ACTION ITEM: Set out word for word the line that contains "blue bowl [208,417,266,471]" and each line after it, through the end of the data below, but exclude the pictures.

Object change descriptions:
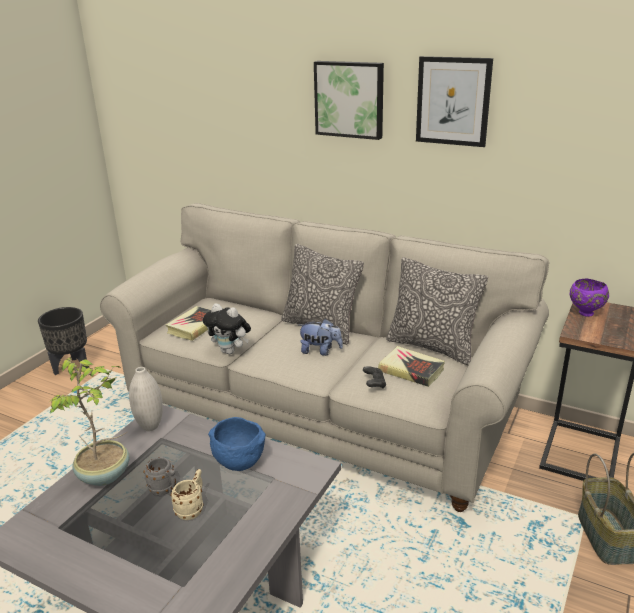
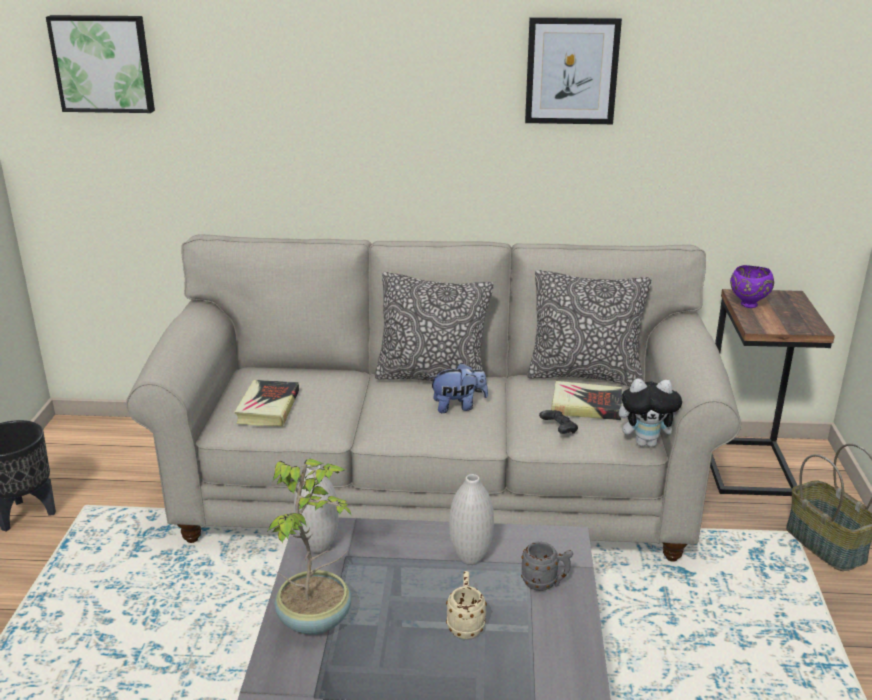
camera: 25 degrees left, 0 degrees up
grey mug [143,457,176,495] -> grey mug moved to [521,541,573,591]
plush toy [203,303,251,354] -> plush toy moved to [619,379,682,447]
blue bowl [208,417,266,471] -> white vase [449,474,494,565]
picture [314,61,384,140] -> picture moved to [46,15,155,113]

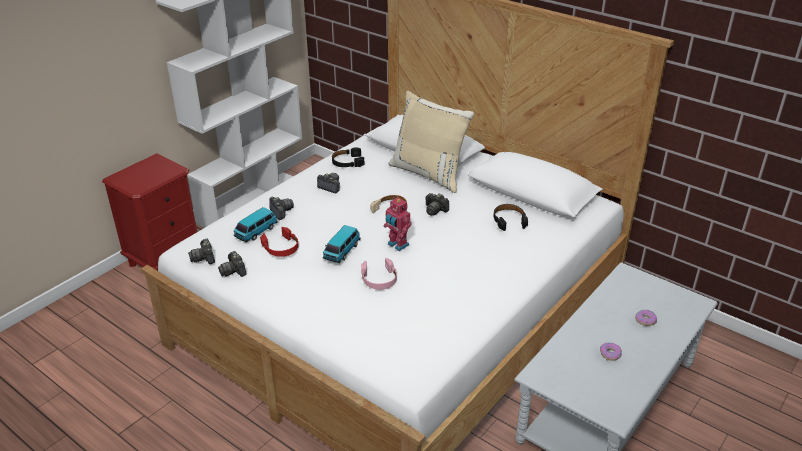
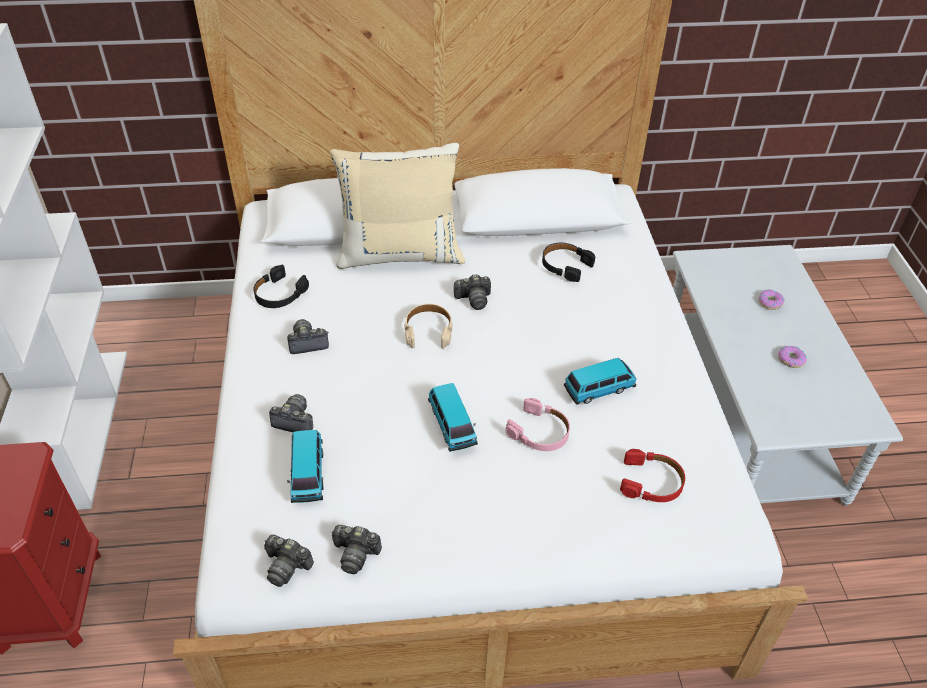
camera: 45 degrees left, 10 degrees up
red headphones [260,227,299,257] -> red headphones moved to [620,449,685,502]
toy robot [384,197,412,251] -> none
none -> toy car [564,358,637,405]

EXERCISE SOLUTION:
blue bowl [208,417,266,471] -> white vase [449,474,494,565]
picture [314,61,384,140] -> picture moved to [46,15,155,113]

camera: 45 degrees left, 10 degrees up
red headphones [260,227,299,257] -> red headphones moved to [620,449,685,502]
toy robot [384,197,412,251] -> none
none -> toy car [564,358,637,405]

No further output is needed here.